Popular Prescription Medications May Contribute to Falls, Injuries in Elderly Patients

prescriptions medications contribute to falls in elderly patients

Too often we hear of elderly people falling and breaking a hip or becoming very bruised, limiting mobility and having psychological consequences.

We have sort of come to take it as a natural pitfall (pun intended) to aging.

A new study in Sweden suggests that many more falls and subsequent injuries occur in those who are regularly taking common prescription medications.

The three-year study involved almost seven million people over sixty-five years of age. Of those, 64,399 were admitted to a hospital for treatment of injuries sustained as the result of a fall.

prescriptions medications contribute to falls in elderly patients

Researchers identified the top twenty most commonly prescribed medications and found that half of those significantly increased the risk of falls.

Most of those were prescription medications affecting the central nervous system and fell into the categories of opioids and antidepressants. Other drugs that were indicated as contributing to falling were those for ulcers, acid reflux, calcium, vitamin B12, and analgesics. Cardiovascular drugs did not pose a greater threat of injury.

Women are at greater risk

More women than men who took the prescription medications experienced falling injuries; they were also seventy-five percent more likely to fall than those not taking the drugs, the study found. Scientists concluded:

“The adverse effect of several commonly prescribed medications may seriously threaten their positive effects on the well-being and quality of life of older people. Their association with injurious falls is of particular concern as falls are prevalent and often leading to severe consequences. This needs to be acknowledged so physicians and patients can make informed decisions when prescribing and using them.”[1]

A bad fall can have very serious consequences

Many seniors take pharmaceuticals for a variety of physical conditions. The risks have to be weighed against the benefits. In the case of opioid use, the prevalence of physicians’ prescriptions in the United States is on the rise; Americans consume twice as many of this type of drug than any other country in the world.

Opioids are morphine-like and create a high in the user (e.g., Percodan, Demerol). They can be addictive and once the body becomes tolerant of the current dose, more of the drug is needed to achieve the desired effect.

Because of these factors, abuse of opioids is much more likely than other pain relievers. This is especially worrisome in seniors whose overall health and stability may be already compromised.

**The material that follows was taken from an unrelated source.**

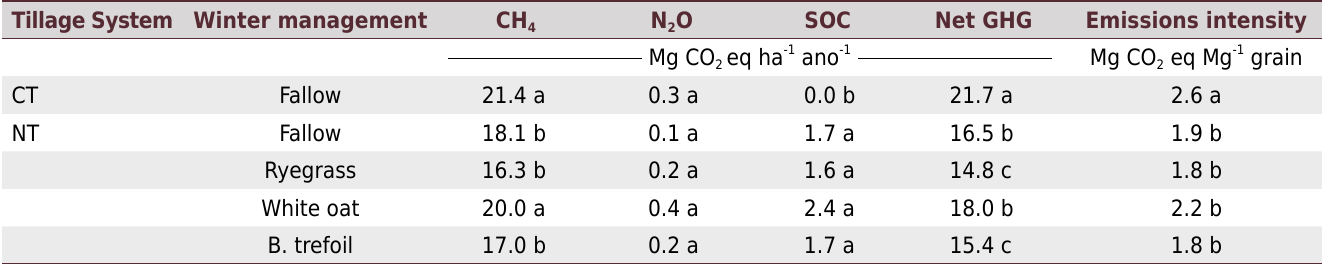
Different letters in the colunm indicate a significant difference between means of the treatment by Skott-Knott at 5 %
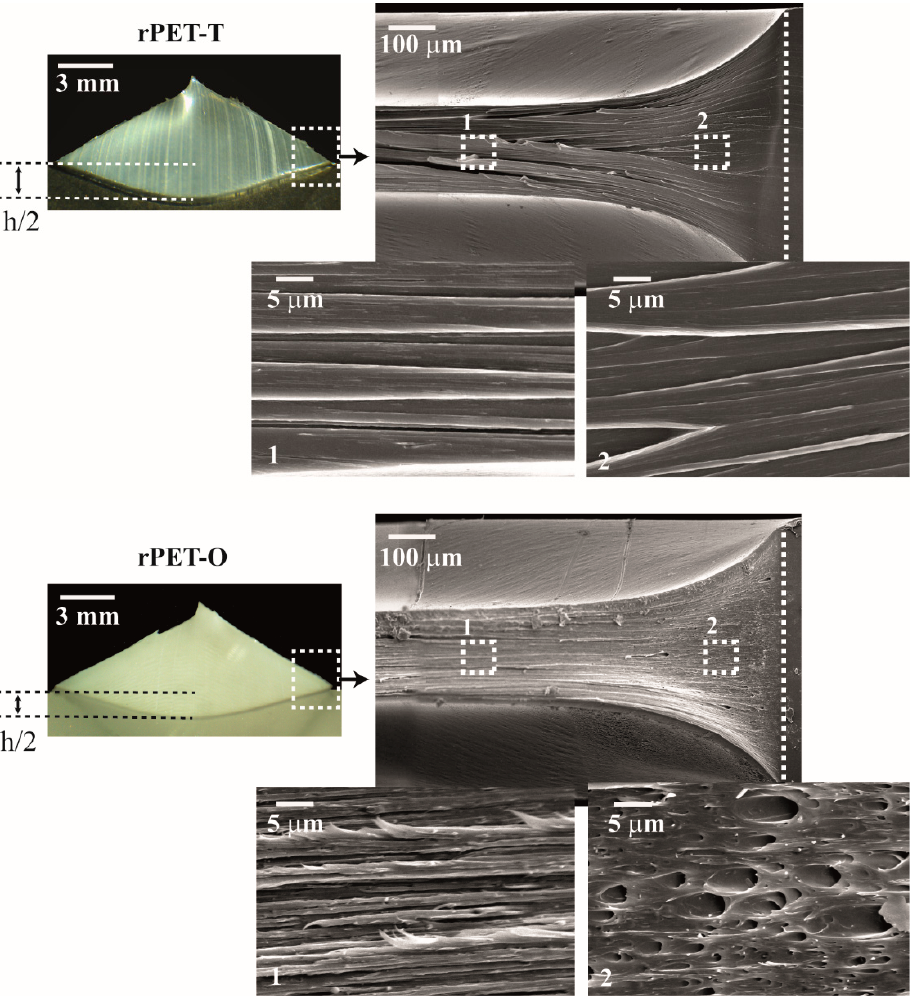
Figure 8. Micrographs taken from the plastic deformation zone of the broken unaged DDENT samples. h corresponds to the height of the plastic deformation zone. The fractured surface ahead of the crack tip (white dashed rectangle) was observed by SEM. The white dashed line indicates the initial crack tip.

Getting to the root of the problem should be a priority

Antidepressants are so often prescribed that one study found thirteen percent of American adults take them, with as many as twenty-five percent of women aged fifty to sixty-four. This astounding statistic gives us a very serious problem to consider: how can/should it be that so many people experience such profound depression as to require a pharmaceutical to get them out of bed?

This is a societal issue and one that should be treated as any other condition that affects so many people: fix the problem, don’t mask it with drugs. There are natural foods that can combat depression (other than chocolate, the most obvious choice).

Maintaining an active social life, developing meaningful relationships, getting enough good-quality sleep, pursuing an occupation you enjoy, eating healthy food, taking up a hobby for a creative outlet, engaging in regular exercise, exploring our spiritual selves, and working toward being financially secure are all ways we can help ourselves achieve contentment in life.

Adopting a fulfilling lifestyle while young will extend its benefits into old age, keeping us healthier in body, mind, and soul and obviating the need for many pharmaceuticals. Aging doesn’t have to be a horrible experience if we accept and recognize how we can best live with grace in good health.